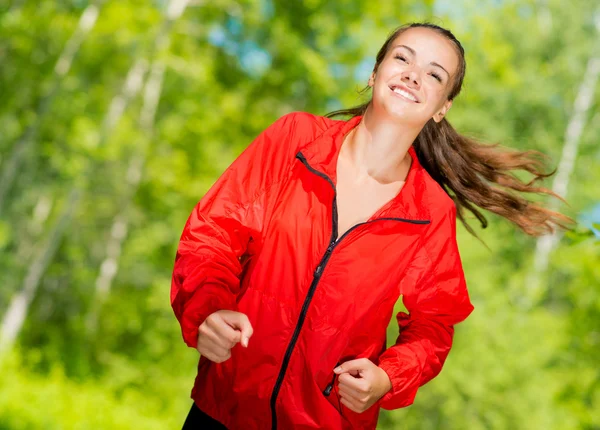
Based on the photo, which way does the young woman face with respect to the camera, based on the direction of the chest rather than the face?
toward the camera

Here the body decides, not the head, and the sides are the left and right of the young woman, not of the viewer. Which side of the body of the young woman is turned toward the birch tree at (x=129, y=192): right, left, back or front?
back

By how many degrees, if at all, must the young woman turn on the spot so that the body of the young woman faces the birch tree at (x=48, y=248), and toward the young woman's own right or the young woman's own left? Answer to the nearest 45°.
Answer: approximately 135° to the young woman's own right

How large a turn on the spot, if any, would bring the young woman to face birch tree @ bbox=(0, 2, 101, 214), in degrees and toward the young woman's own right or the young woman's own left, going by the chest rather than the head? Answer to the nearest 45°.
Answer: approximately 135° to the young woman's own right

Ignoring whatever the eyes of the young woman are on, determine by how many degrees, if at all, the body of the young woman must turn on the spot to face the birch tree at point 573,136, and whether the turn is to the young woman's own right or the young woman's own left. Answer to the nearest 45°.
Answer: approximately 180°
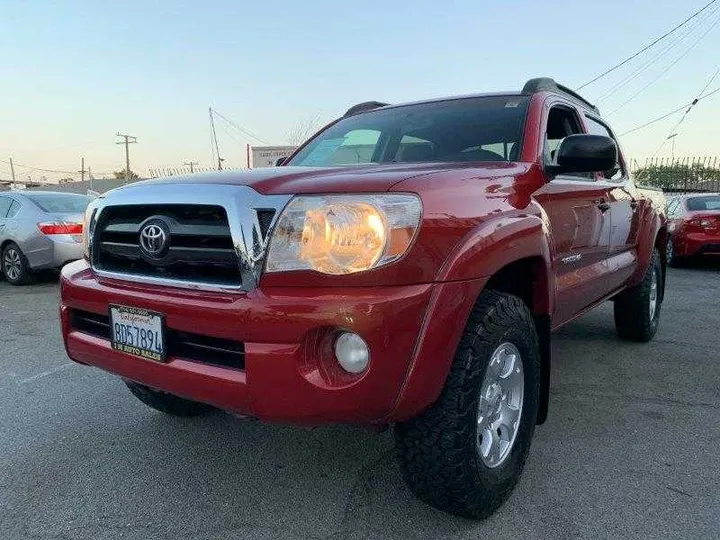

═══

_Exercise details_
Write out all of the entries above word for word, leaving out the pictures.

_Completed task_
Based on the photo, which way does the young woman face with respect to the camera, based on the direction of the chest rather than the face?
toward the camera

Here the body decides, not the head, and the sides are the left and right of the young woman, not of the viewer. Which side of the body of the young woman is turned toward the birch tree at (x=129, y=192): right, left, back or front?
back

By how many degrees, if at all, must the young woman turn on the spot so that the body of the young woman faces the birch tree at (x=48, y=248), and toward the young woman's own right or the young woman's own left? Answer to the nearest 45°.
Answer: approximately 135° to the young woman's own right

How large a turn on the spot, if any, would bring the young woman to face birch tree @ bbox=(0, 2, 101, 214), in degrees and toward the young woman's own right or the young woman's own left, going by the chest rather than the head? Answer to the nearest 45°.
Answer: approximately 135° to the young woman's own right

Ignoring whatever the eyes of the young woman are on, determine by how many degrees, if at all, the body of the young woman must turn on the spot to face the birch tree at point 573,136, and whether the turn is to the young woman's own right or the young woman's own left. Answer to the nearest 45°.
Answer: approximately 180°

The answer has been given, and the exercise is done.